Most mandates run by the asset manager have formal ESG investment policies, the focus in recent years has been towards the local Iceland market where direct influence and engagement carry more weight. “Overseas the focus has been on external manager policy and guidelines and there we look for international standards like UNPRI signatories,” says Gretarsson. The EU SFDR (Sustainable Finance Disclosure Regime) in Iceland has not yet been implemented locally on a wider scale and is something of a work in progress. “We expect a further development in that direction in the future” says Gretarsson.

Due Diligence: open to new managers

The manager selection process in the asset manager involves a proactive approach, where relationships are built over time. After a manager is identified, there is a three to six months due diligence process, done in house, including on and off-site analysis.
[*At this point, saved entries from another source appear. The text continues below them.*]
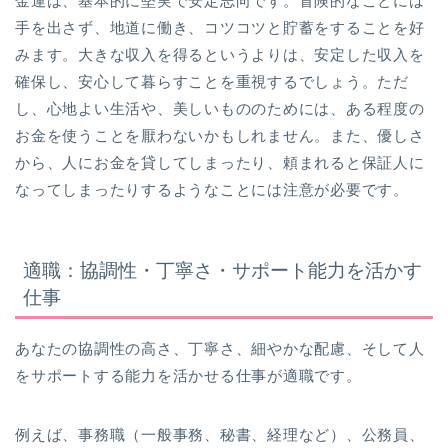
金運は、基本的に堅実で安定志向です。冒険的なことには
手を出さず、地道に働き、コツコツと貯蓄をすることを好
みます。大きな収入を得るというよりは、安定した収入を
確保し、安心して暮らすことを重視するでしょう。ただ
し、心地よい生活や、美しいもののためには、ある程度の
お金を使うことを厭わないかもしれません。また、優しさ
から、人にお金を貸してしまったり、頼まれると保証人に
なってしまったりするようなことには注意が必要です。
適職：協調性・丁寧さ・サポート能力を活かす
仕事
あなたの協調性の高さ、丁寧さ、細やかな配慮、そして人
をサポートする能力を活かせる仕事が適職です。
例えば、事務職（一般事務、秘書、経理など）、公務員、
Managers are found through multiple avenues: online databases, direct approaches, external requests from third party marketers and salespeople as well as through seminars, conferences and other pipelines.

“We like to build relationships investing with experienced external managers, but we have no fixed restrictions regarding our investment holding periods,” says Waagfjord. “Each manager is judged on a case-by-case basis as the track record, market opportunities and strategy are reviewed. The minimum length of track record and minimum required assets would depend on a range of factors such as the fund, strategy and fund management group,” explains Waagfjord. Typical approach in the asset management is to look for external managers to build a long-term relationship with intention to invest in a series of funds over a number of years.


The restrictions for most mandates are maximum 20% ratio of a fund (or 25% of a UCITS) and usually the internal guideline in the asset manager is to hold a much smaller percentage.

Fund domiciles are mainly in Ireland and Luxembourg, including Luxembourg partnership structures and there are currently no separately managed accounts.